Lebte der Reformator heute, wäre er BDS-Aktivist und führender Israel-Kritiker. Außerdem würde er auf eine Kirche treffen, die sich ganz offenbar dafür schämt, an so etwas irrationales wie Gott zu glauben.

Würde Martin Luther heute leben, wäre er Chef der BDS-Abteilung Wittenberg und eifrig damit beschäftigt, Israel zu boykottieren. Außerdem müsste Margot Käßmann vor seinem gerechten Zorn beschützt werden, der sich vermutlich nicht auf verbale Ausfälle beschränken würde. Luther träumte schließlich davon, das Judentum zu vernichten und es wäre ihm nie in den Sinn gekommen, Frauen das Predigen zu erlauben. Im Gegenteil, der Reformer war ja mindestens ebenso sehr Fundamentalist, der die wortwörtliche Auslegung der Bibel forderte und die hält nun mal nicht so viel von Gleichberechtigung.

Die evangelische Kirche und er hätten sich schlicht nichts zu sagen. Er würde für diese Organisation, die nicht von Glaubens-, sondern Zweifelseifer bestimmt wird, nur Verachtung übrig haben. Und das schon, bevor er wüsste, dass die Alphatiere „seiner“ Kirche in Jerusalem auf das Tragen des Kreuzes verzichten, um keine muslimischen Gefühle zu verletzen. Er würde auf eine Kirche treffen, die sich ganz offenbar dafür schämt, an so etwas irrationales wie Gott zu glauben. Und er müsste aus all dem den Schluss ziehen, dass Gott ihm den Thesenanschlag offenbar übelgenommen hat.

Warum sonst sollte er ihn mit einer Kirche strafen, die sich zwar auf ihn beruft, aber praktisch nichts mit ihm gemein hat. Unter den Umständen hätte er sicherlich bereut, was er da in die Wege geleitet hat. Wobei es 500 Jahre nach der Reformation ohnehin nicht den Eindruck macht, als ob da noch weitere 500 Jahre dazukommen. Dafür ist diese Kirche zu kraft- und ideenlos und kann Menschen auf Sinnsuche keinen Halt bieten, weil sie selbst in einer Sinnkrise steckt.

Ein freier Tag

Kein Wunder, dass in den sozialen Netzwerken für den Reformationstag auch nicht mit religiösen Inhalten geworben wird, sondern mit dem Slogan: wir alle haben frei! Ja, wunderbar. Als Luther die Schlosskirche in Wittenberg beschädigte, ging es ihm vermutlich weniger um etwas mehr Freizeit und wahrscheinlich hätte sogar ein Fanatiker wie er es für unverhältnismäßig gehalten, für einen freien Tag im Oktober einen Religionskrieg zu führen, der halb Europa entvölkerte. Und dennoch: die Protestanten wissen fünfhundert Jahre nach Luther nicht, womit sie werben sollen. Deswegen also: wir alle haben frei! Das klingt ein bisschen nach hitzefrei, nur bei schlechtem Wetter.
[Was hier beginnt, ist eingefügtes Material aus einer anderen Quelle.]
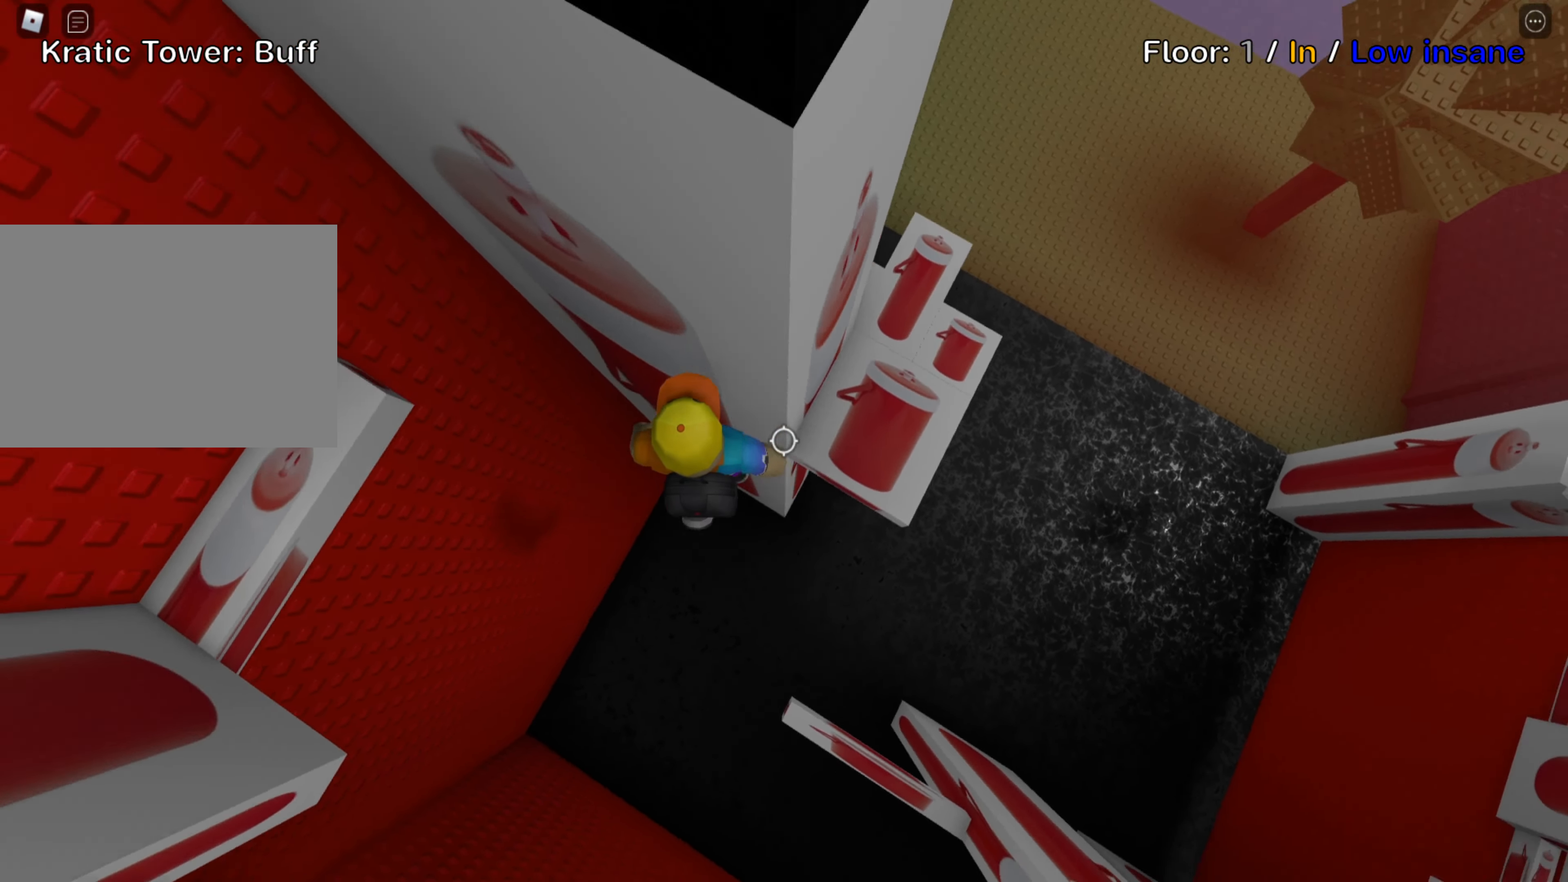
{"keys": ["a", "w"], "events": [[84, "space", "up"], [417, "w", "down"]]}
Und wie geht es nun weiter mit Luthers Erben? Nachdem „seine“ Kirche längst von Hardlinern wie ihm befreit ist (weswegen es heute Pastorinnen gibt, so ein Sakrileg hätte es mit dem zornigen Martin nicht gegeben), wird sie ihren Weg zu einer ganz im Diesseits verankerten Organisation fortsetzen, die sich mehr für Umwelt- und Naturschutz einsetzt sowie im sozialen Bereich aktiv ist, aber immer weniger die Seelen der Menschen im Blick hat. Ihr Hauptkonkurrent um Mitglieder wird in Zukunft nicht mehr die katholische Kirche sein, sondern Greenpeace. Die Zeiten haben sich geändert und die evangelische Kirche wäre nicht die erste Organisation der Welt, die ihr Geschäftsmodell umstellt, weil sie sonst keine Zukunft mehr hätte.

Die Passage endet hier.